Biological Sciences Department, New York City College of Technology (City Tech), The City University of New York (CUNY), 285 Jay Street, Brooklyn, NY, 11201, USA.
BMC Evol Biol. 2019 Jul 30;19(1):158. doi: 10.1186/s12862-019-1464-6.
There is wide agreement that only a subset of the twenty standard amino acids existed prebiotically in sufficient concentrations to form functional polypeptides. We ask how this subset, postulated as {A,D,E,G,I,L,P,S,T,V}, could have formed structures stable enough to found metabolic pathways. Inspired by alphabet reduction experiments, we undertook a computational analysis to measure the structural coding behavior of sequences simplified by reduced alphabets. We sought to discern characteristics of the prebiotic set that would endow it with unique properties relevant to structure, stability, and folding.
Drawing on a large dataset of single-domain proteins, we employed an information-theoretic measure to assess how well the prebiotic amino acid set preserves fold information against all other possible ten-amino acid sets. An extensive virtual mutagenesis procedure revealed that the prebiotic set excellently preserves sequence-dependent information regarding both backbone conformation and tertiary contact matrix of proteins. We observed that information retention is fold-class dependent: the prebiotic set sufficiently encodes the structure space of α/β and α + β folds, and to a lesser extent, of all-α and all-β folds. The prebiotic set appeared insufficient to encode the small proteins. Assessing how well the prebiotic set discriminates native vs. incorrect sequence-structure matches, we found that α/β and α + β folds exhibit more pronounced energy gaps with the prebiotic set than with nearly all alternatives.

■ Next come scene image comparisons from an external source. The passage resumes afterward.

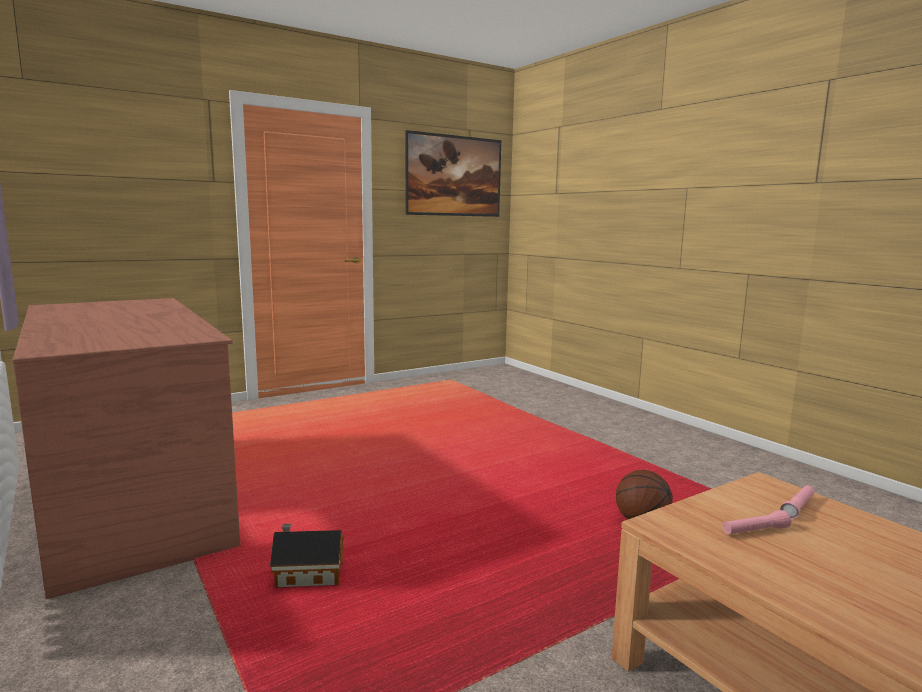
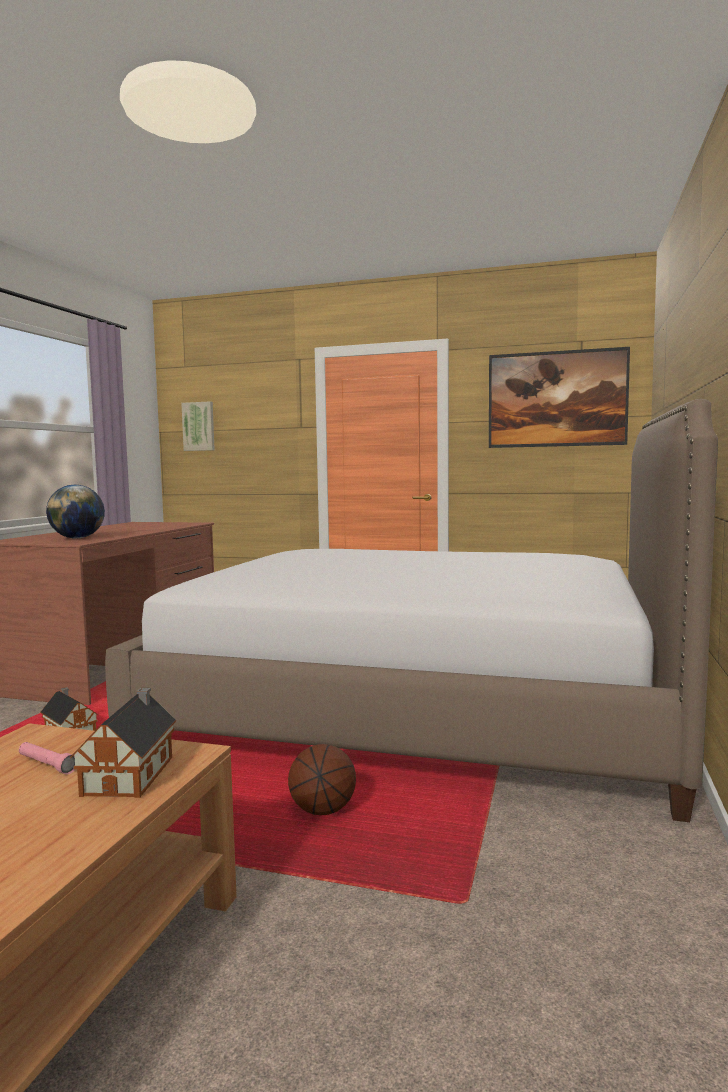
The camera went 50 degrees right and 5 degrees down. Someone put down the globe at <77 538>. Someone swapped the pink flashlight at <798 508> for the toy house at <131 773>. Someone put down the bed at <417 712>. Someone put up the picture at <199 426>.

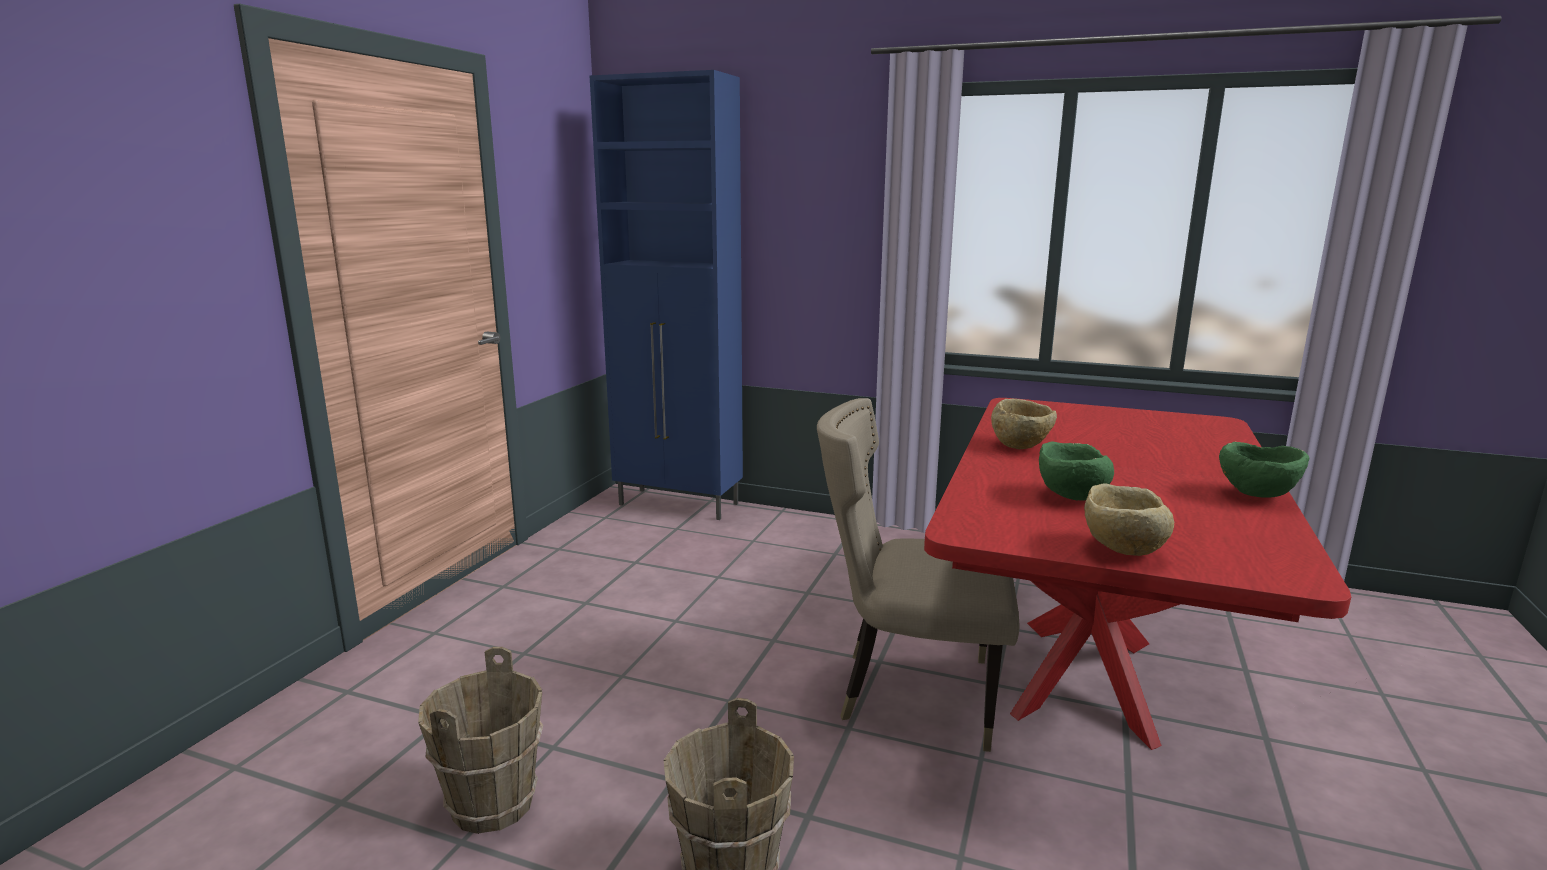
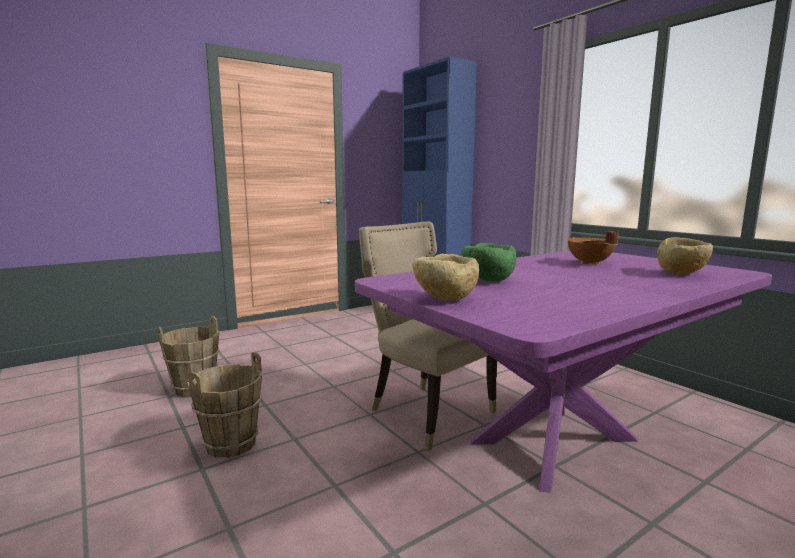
The camera went 35 degrees right and 5 degrees down. Someone repainted the red dining table at <1087 676>, which became the purple dining table at <555 441>. Someone put down the brown cooking pot at <589 263>. Someone carried the beige bowl from <1021 447> to <682 274>. Someone took away the green bowl at <1256 496>.

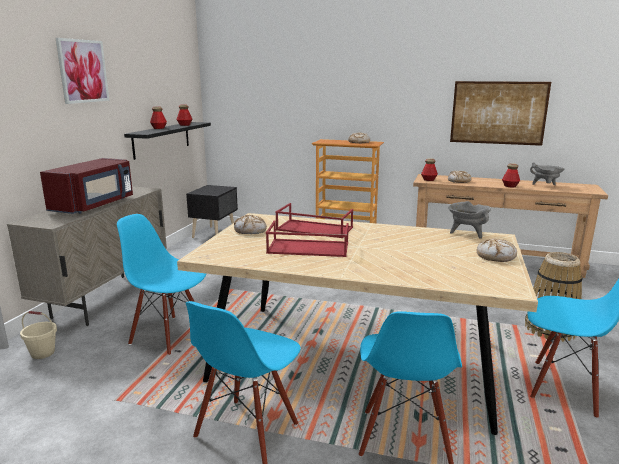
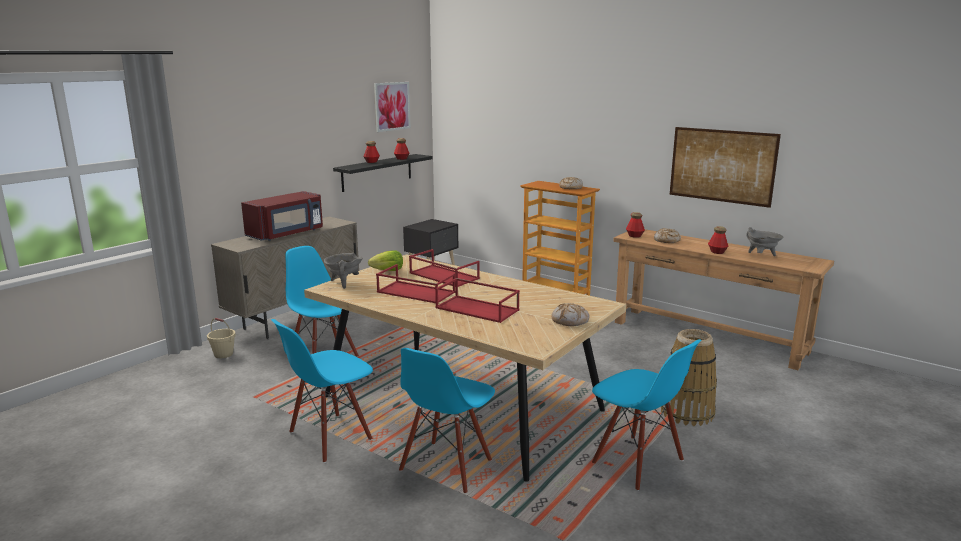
The camera went 20 degrees right and 0 degrees up. Someone carried the grey cooking pot from <467 233> to <344 283>. Someone swapped the bread at <250 230> for the lettuce at <388 271>. Someone carried the picture from <83 71> to <392 106>. Someone put down the red tray at <478 309>.

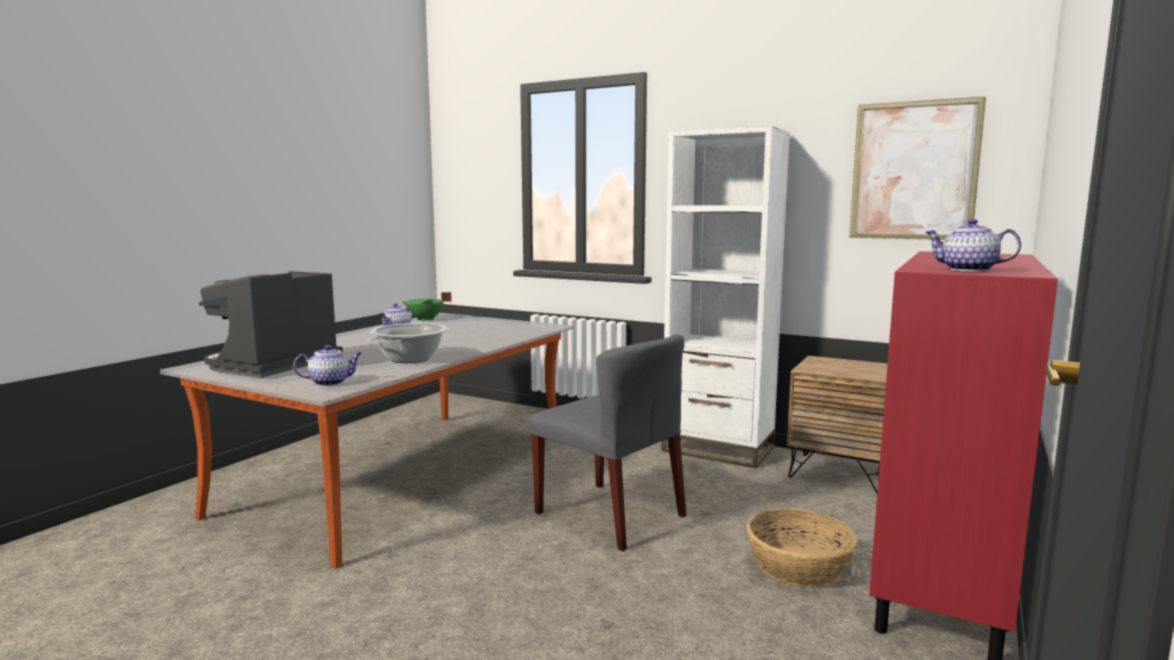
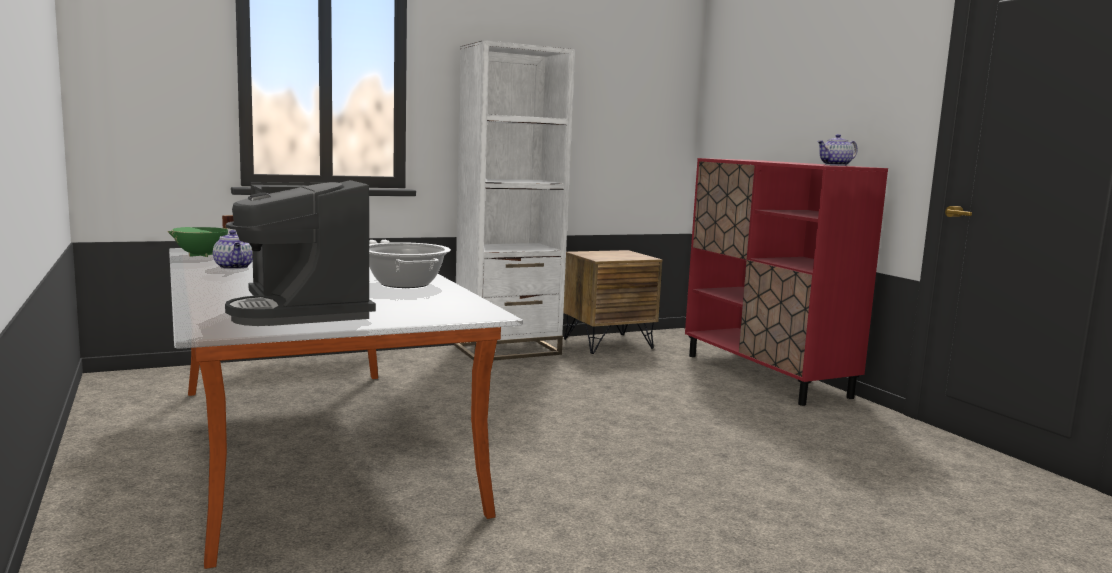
The camera went 55 degrees left and 0 degrees up. Someone took away the teapot at <330 382>. Someone took away the grey chair at <611 514>. Someone took away the basket at <799 566>. Someone took away the picture at <913 171>.

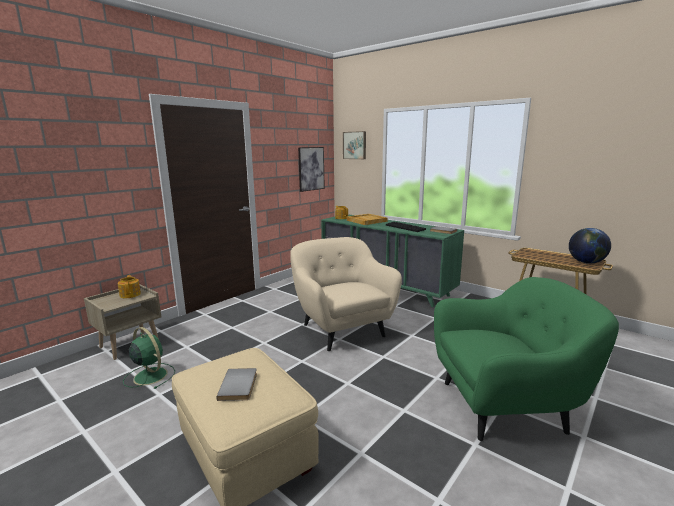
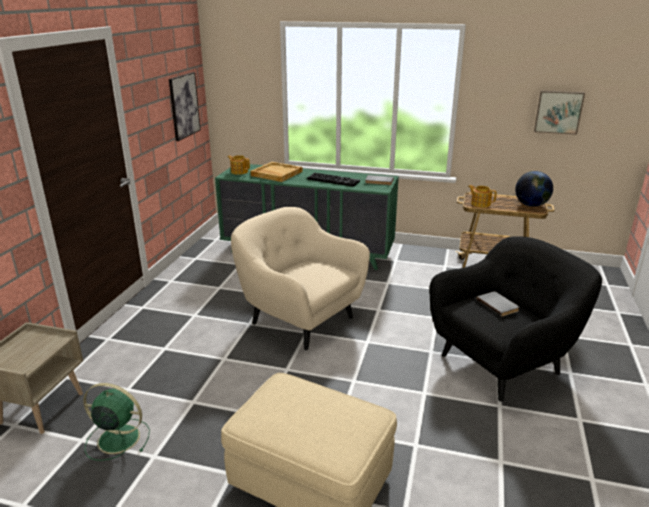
The camera went 25 degrees left and 10 degrees up. Someone repainted the green armchair at <505 406>, which became the black armchair at <502 363>. Someone carried the teapot from <130 294> to <480 204>. Someone carried the grey book from <240 386> to <498 305>. Someone carried the picture from <355 145> to <558 112>.

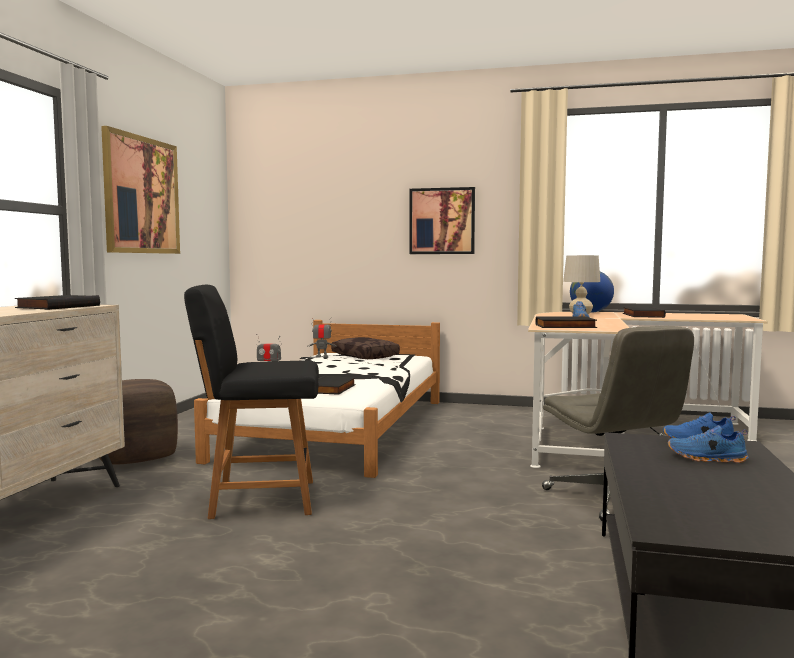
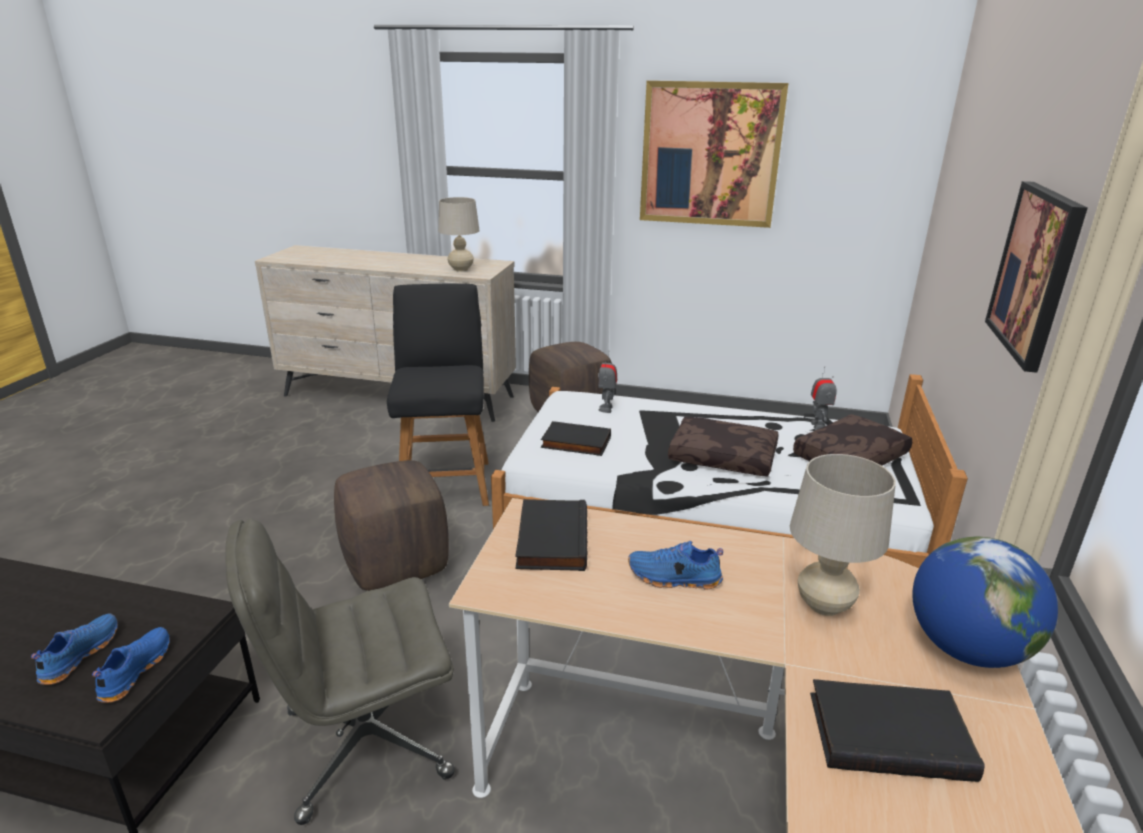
The camera went 90 degrees right and 20 degrees up. Someone put down the brown ottoman at <396 564>. Someone swapped the black book at <58 307> for the beige table lamp at <461 269>. Someone put down the brown pillow at <723 457>.

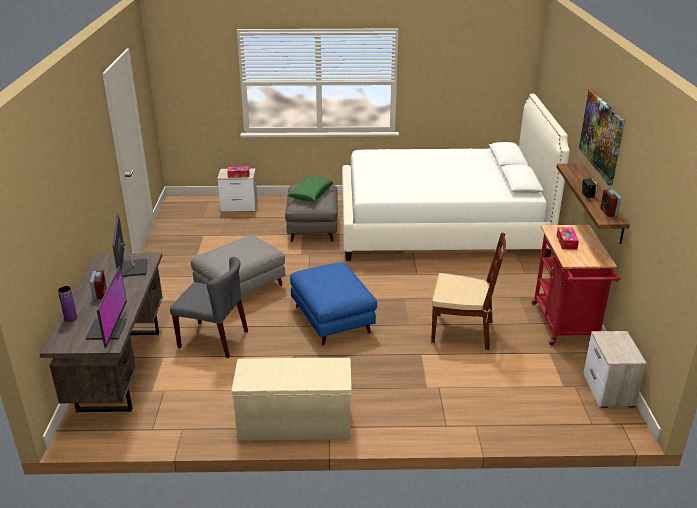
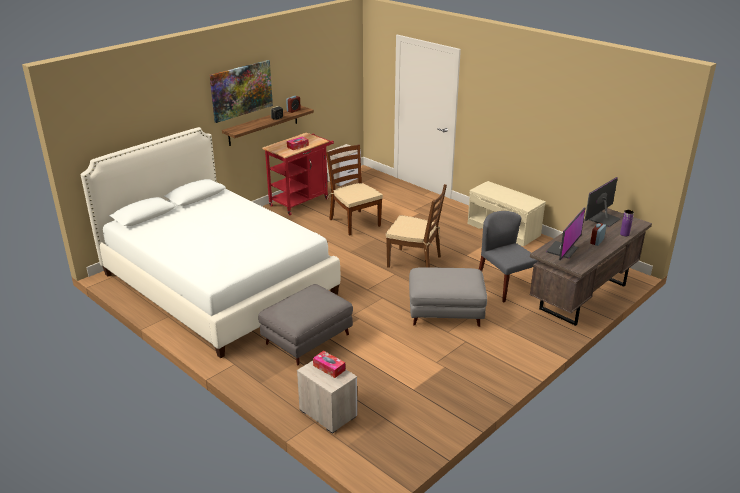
The camera went 135 degrees left and 0 degrees up. Someone swapped the blue ottoman at <331 320> for the brown chair at <415 262>. Someone took away the green pillow at <311 194>.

The prebiotic set optimally encodes local backbone structures that appear in the folded environment and near-optimally encodes the tertiary contact matrix of extant proteins. The fold-class-specific patterns observed from our structural analysis confirm the postulated timeline of fold appearance in proteogenesis derived from proteomic sequence analyses. Polypeptides arising in a prebiotic environment will likely form α/β and α + β-like folds if any at all. We infer that the progressive expansion of the alphabet allowed the increased conformational stability and functional specificity of later folds, including all-α, all-β, and small proteins. Our results suggest that prebiotic sequences are amenable to mutations that significantly lower native conformational energies and increase discrimination amidst incorrect folds. This property may have assisted the genesis of functional proto-enzymes prior to the expansion of the full amino acid alphabet.
人们普遍认为,只有二十种标准氨基酸中的一部分在足够的浓度下存在于前生物环境中,足以形成功能性多肽。我们想知道这个假设的子集{A、D、E、G、I、L、P、S、T、V}如何能够形成足够稳定的结构,从而建立代谢途径。受字母简化实验的启发,我们进行了一项计算分析,以衡量通过简化字母表得到的序列的结构编码行为。我们试图辨别前生物集的特征,这些特征将赋予它与结构、稳定性和折叠相关的独特属性。
利用大量单域蛋白质数据集,我们采用信息论度量来评估前生物氨基酸集在所有其他可能的十种氨基酸集的情况下保存折叠信息的程度。广泛的虚拟诱变程序表明,前生物集极好地保存了与蛋白质的骨架构象和三级接触矩阵相关的序列依赖性信息。我们观察到信息保留是折叠类别的依赖性:前生物集充分编码了α/β和α+β折叠的结构空间,以及在较小程度上的所有-α和所有-β折叠的结构空间。前生物集似乎不足以编码小蛋白质。评估前生物集区分天然与不正确的序列-结构匹配的程度,我们发现α/β和α+β折叠与前生物集的能量差距比与几乎所有其他替代集的能量差距更大。
前生物集最优地编码了在折叠环境中出现的局部骨架结构,并近乎最优地编码了现生物种蛋白质的三级接触矩阵。我们的结构分析观察到的折叠类特异性模式证实了从蛋白质组序列分析中得出的蛋白质发生的折叠出现时间线的假设。如果在任何前生物环境中出现多肽,它们可能会形成α/β和α+β样折叠。我们推断,字母表的逐步扩展允许后来的折叠,包括所有-α、所有-β和小蛋白质,具有更高的构象稳定性和功能特异性。我们的结果表明,前生物序列易于发生突变,这些突变会显著降低天然构象能量,并在不正确的折叠中增加辨别力。这种特性可能在前全氨基酸字母表扩展之前,有助于功能原酶的起源。